I lost a significant amount of weight before and got pregnant with my son. I gained about 50 of the 100 I lost back during my pregnancy with him. I started to lose again when he was about 3, but got pregnant again. This time, I gained all but 20lbs of the initial big loss. My daughter is now 19 months old and i'm very seriously trying to get this off.

I've decided no more talks with him about this. I'll just do this on my own. I have appointments with a health care worker to monitor my loss and health and a nutritionist. I have a gym membership that I will start using on Wednesday (that's when i'll have someone to watch the kids).

I am serious, but I do understand why he would think i'm not. I've had this gym membership for a while and have only gone a handful of times.

tootsieroll81 03-17-2015 12:30 AM

It doesn't matter whether you are serious or not. Asking him to do the things suggested isn't unreasonable, and it may be good for your kids as well, not just you. Does he want your kids to be overweight? Kids will eat and drink what they see Mommy and Daddy eating and drinking. Is he willing to watch the kids so that you can go to the gym 3-4 times per week?
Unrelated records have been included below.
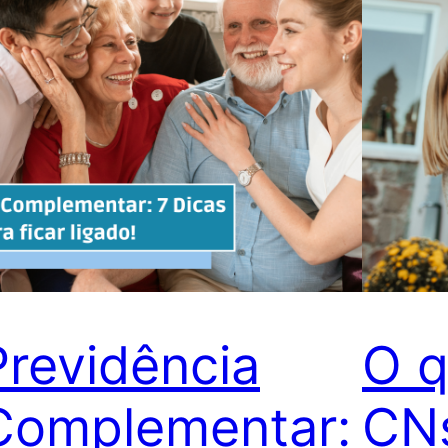
Previdência
O q
Complementar:
CN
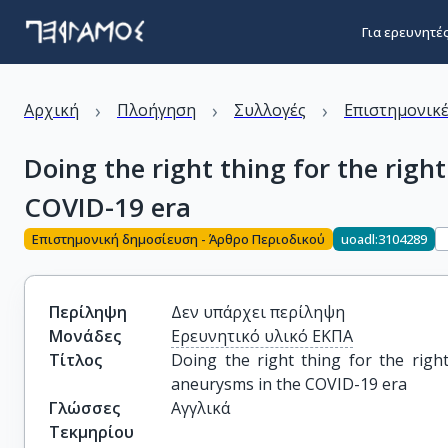
Για ερευνητέ
›
›
›
Αρχική
Πλοήγηση
Συλλογές
Επιστημονικέ
Doing the right thing for the rig
COVID-19 era
Επιστημονική δημοσίευση - Άρθρο Περιοδικού
uoadl:3104289
Περίληψη
Δεν υπάρχει περίληψη
Μονάδες
Ερευνητικό υλικό ΕΚΠΑ
Τίτλος
Doing the right thing for the righ
aneurysms in the COVID-19 era
Γλώσσες
Αγγλικά
Τεκμηρίου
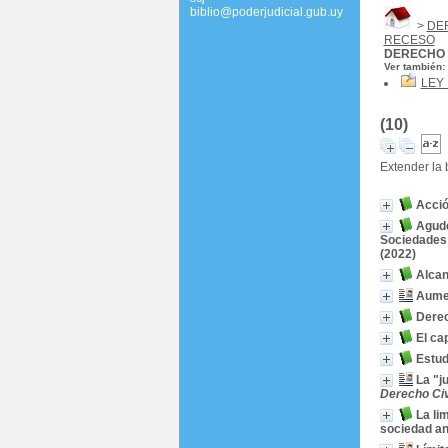
biblio@poderjudicial.gub.uy
>
DE
RECESO
DERECHO 
Ver también:
LEY 
(10)
Extender la
Acció
Agude
Sociedades
(2022)
Alcan
Aumen
Derec
El ca
Estud
La "j
Derecho Civ
La li
sociedad an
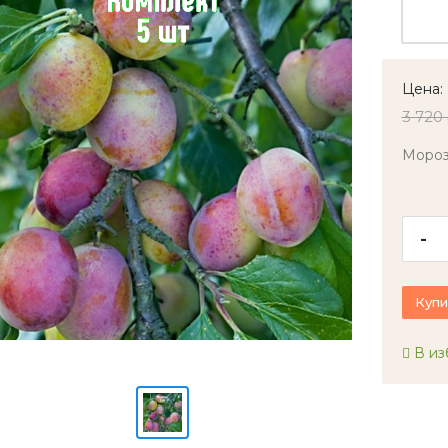
Цена:
3 720
Мороз
-
Купи
В из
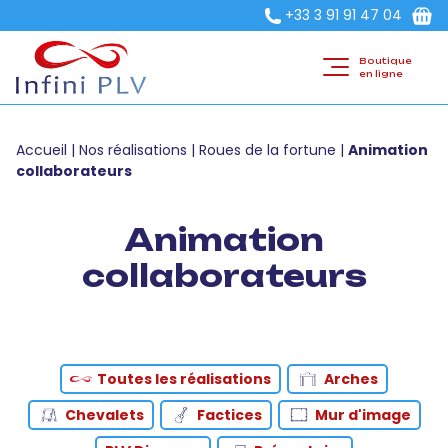
+33 3 91 91 47 04
Boutique
en ligne
Accueil
|
Nos réalisations
|
Roues de la fortune
|
Animation
collaborateurs
Animation
collaborateurs
Toutes les réalisations
Arches
Chevalets
Factices
Mur d'image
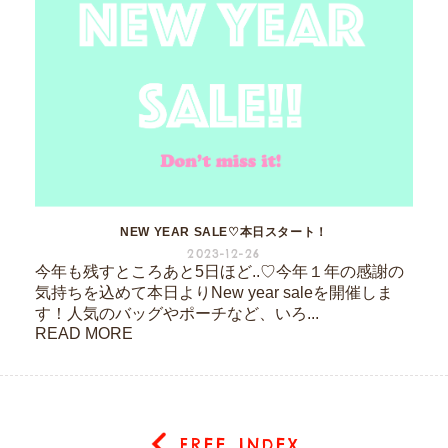
NEW YEAR SALE♡本日スタート！
2023-12-26
今年も残すところあと5日ほど..♡今年１年の感謝の
気持ちを込めて本日よりNew year saleを開催しま
す！人気のバッグやポーチなど、いろ...
READ MORE
FREE INDEX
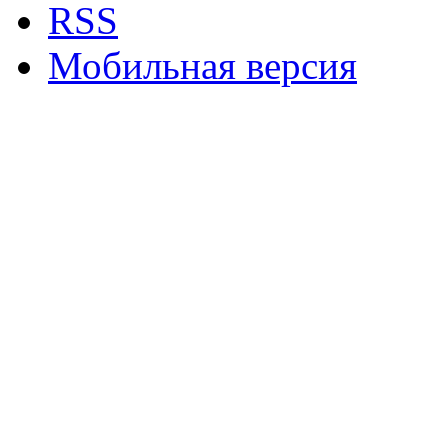
RSS
Мобильная версия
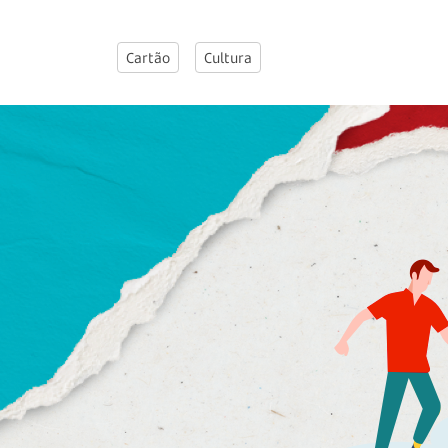
Cartão
Cultura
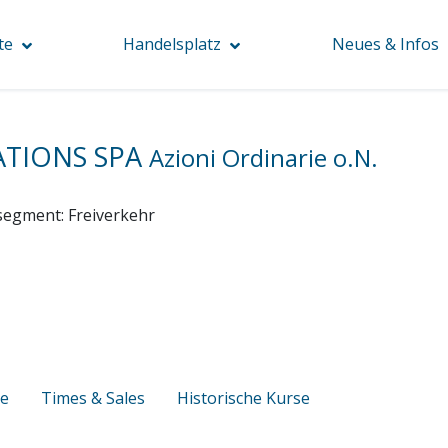
te
Handelsplatz
Neues & Infos
ATIONS SPA
Azioni Ordinarie o.N.
segment:
Freiverkehr
se
Times & Sales
Historische Kurse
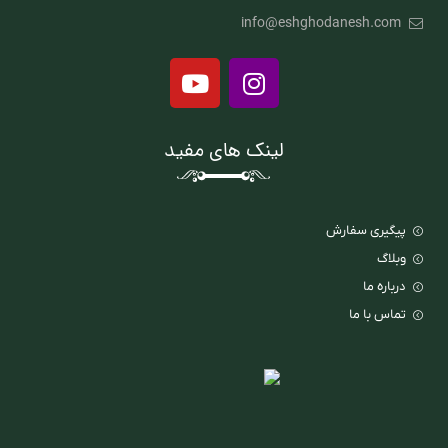
info@eshghodanesh.com
لینک های مفید
پیگیری سفارش
وبلاگ
درباره ما
تماس با ما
He obviously doesn't understand the psychological aspect of this. Hopefully you prove him wrong. If my spouse treated me like that, no matter how many times I started and stopped, I would be ticked. Instead, my spouse is stocking my house with fruits and veggies and anything else that he thinks is healthy.

I know that I said earlier that it's not his responsibility, but having separate cabinets for his stuff and your stuff so that you don't see the junk, and him blatantly saying, "I don't believe you, so I'm not supporting you," are completely different things.

the_magpie 03-19-2015 08:41 PM

I agree with Tootsie: your husband is behaving unfairly, weightloss73. You can't control how he behaves, but (again I agree with Tootsie) you should at least be able to get him to put his junk food somewhere out of sight.

Seriousness has nothing to do with "not being tempted."

Grr, I'm so mad on your behalf! You deserve support for trying to do something good, not deliberate sabotage!

Prove him wrong, and be awesome! The folks here on 3FC will be supportive, even if he won't.

Penny105 03-20-2015 01:29 AM

I think to at least some degree, anyone with weight to lose feels like it will take forever, and that's a daunting thought. The thing is, that time will go by if you're losing weight, or if you're not losing weight. Better to spend it in weight loss rather than weight gain.